(Data records)

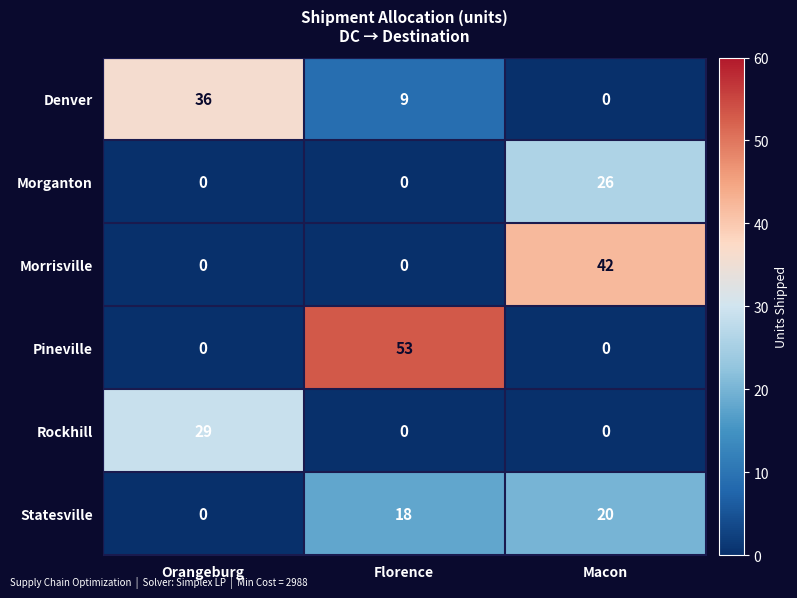

What is the sum of all Rockhill values?

29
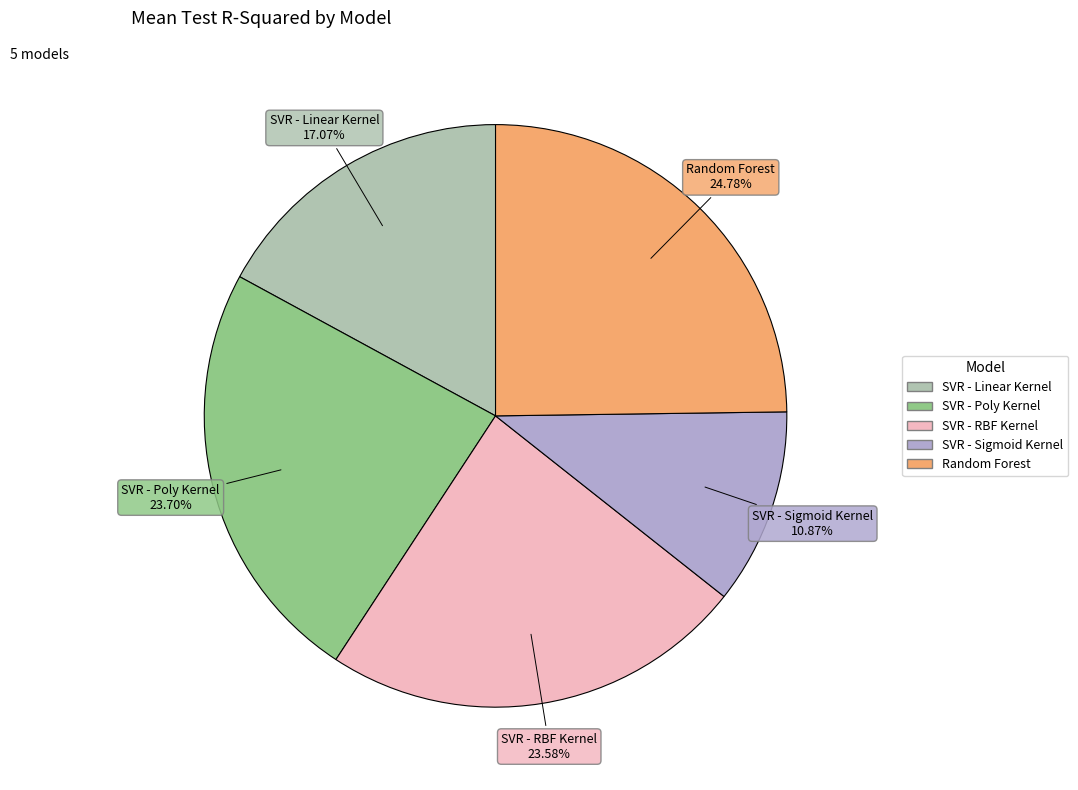

What is the largest slice in the pie chart?

Random Forest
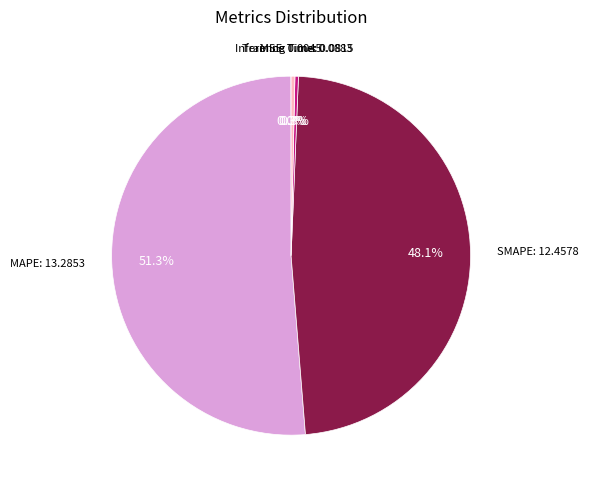

Is there any slice that represents more than half of the pie?

Yes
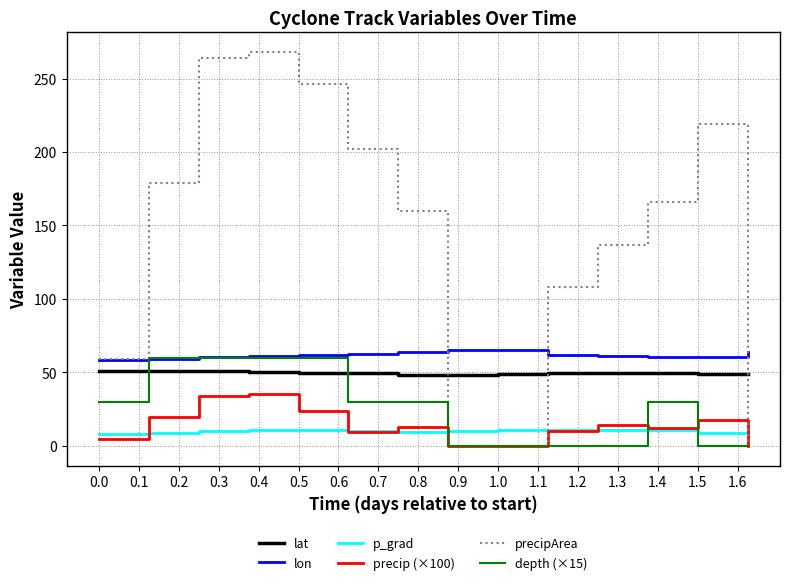

Which series has the largest total across all categories?

precipArea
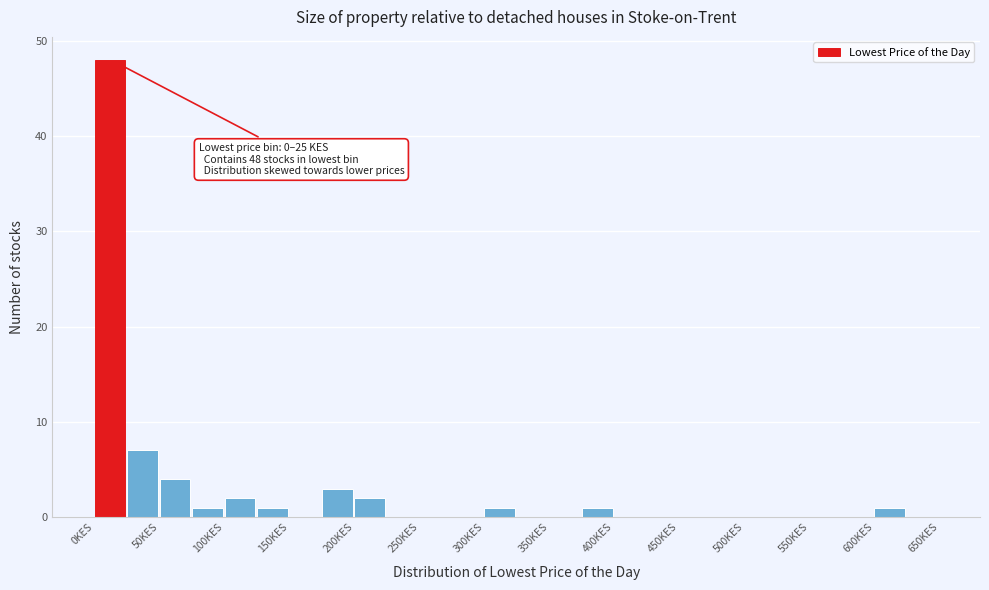

Which range on the x-axis has the tallest bar?

0 to 25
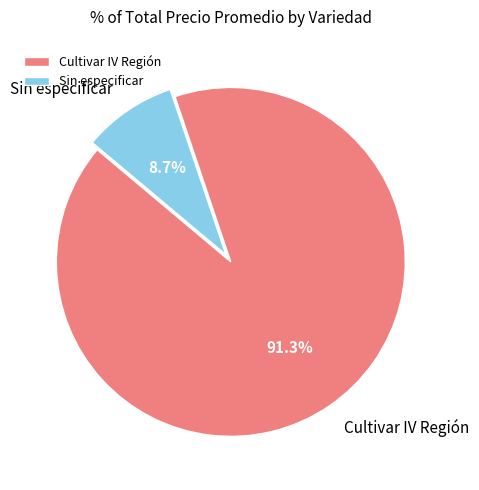

How many segments does this pie chart have?

2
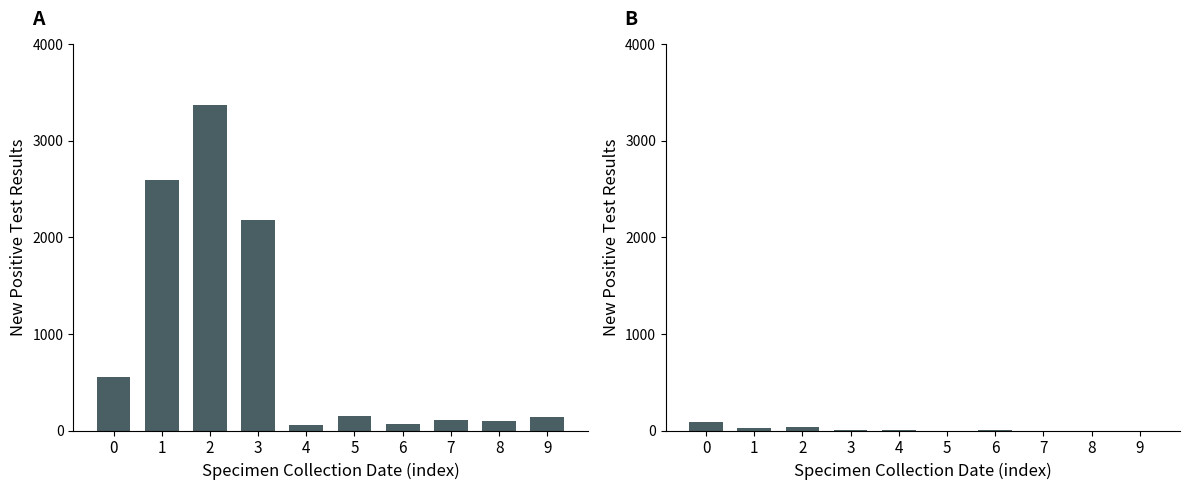

What is the value of the 4th bar from the left?

6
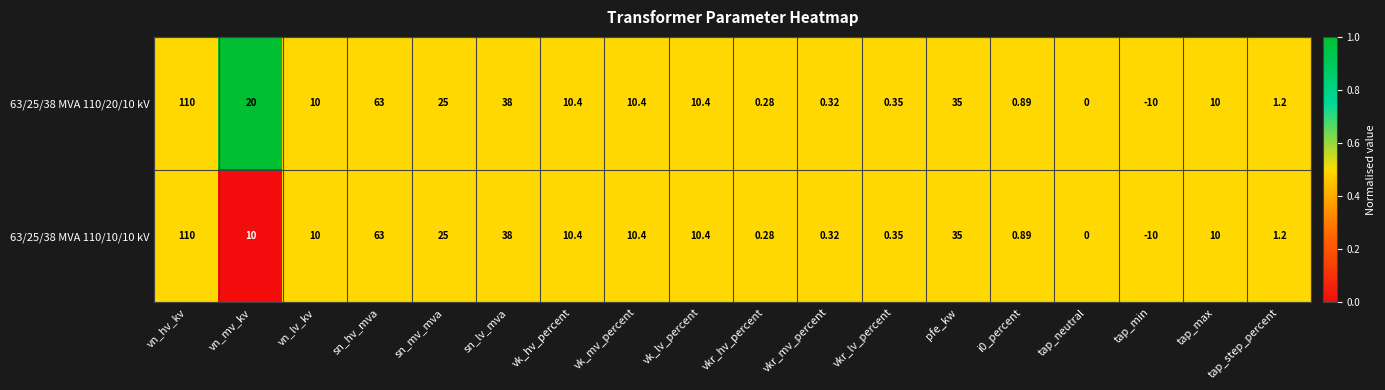

Which category has the highest value across all series?

vn_hv_kv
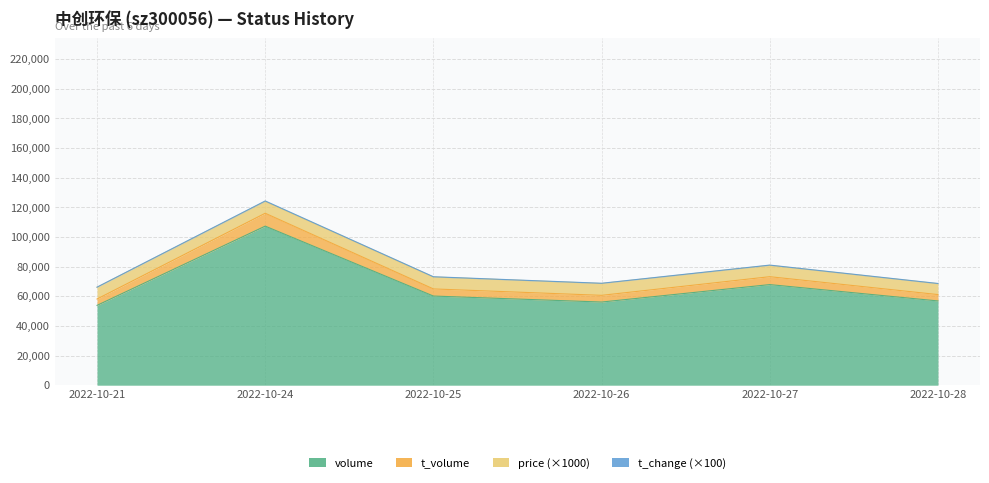

At which category is the sum across all series the highest?

2022-10-24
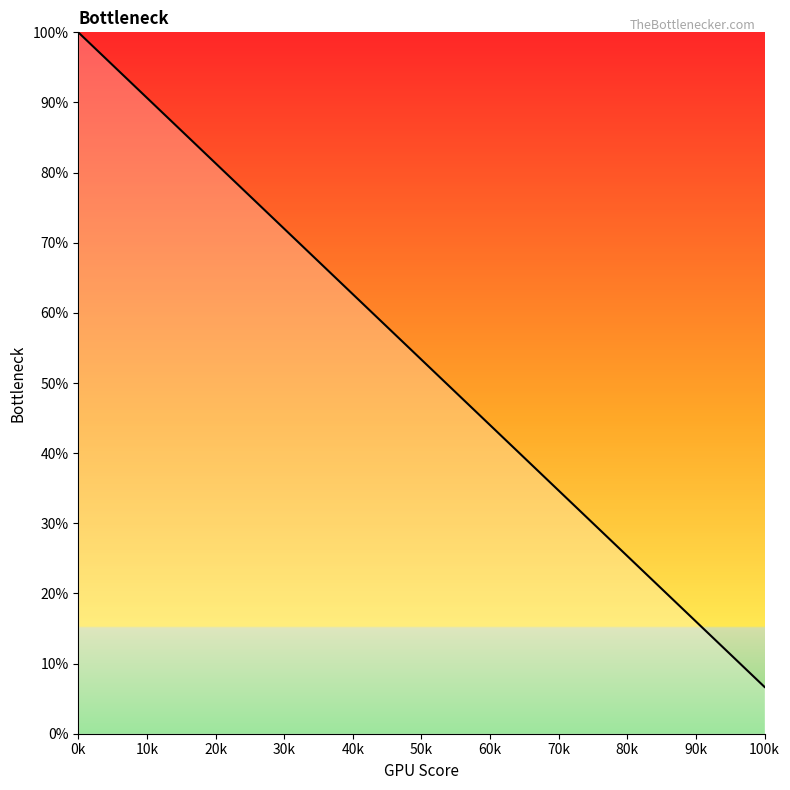

Is this an area chart (filled region under the line)?

No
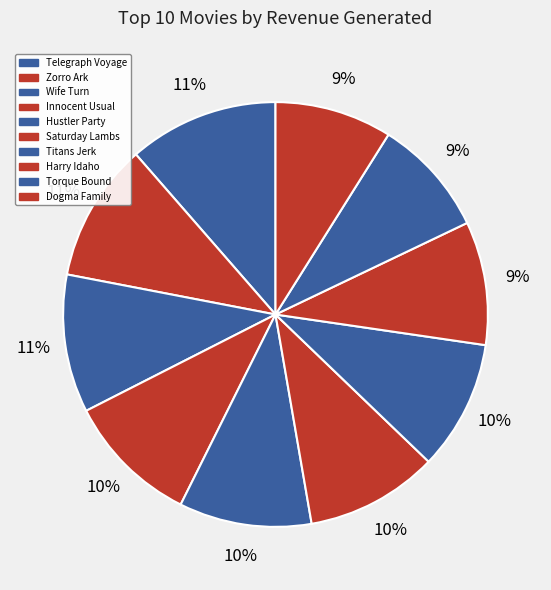

How many slices are in this pie chart?

10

▶ EXERCISE DETAILS:
Show every line of the rows above that contains the string "highest", treating uppercase and lowercase as different.

▶ EXERCISE SOLUTION:
Which category has the highest value across all series?
At which category is the sum across all series the highest?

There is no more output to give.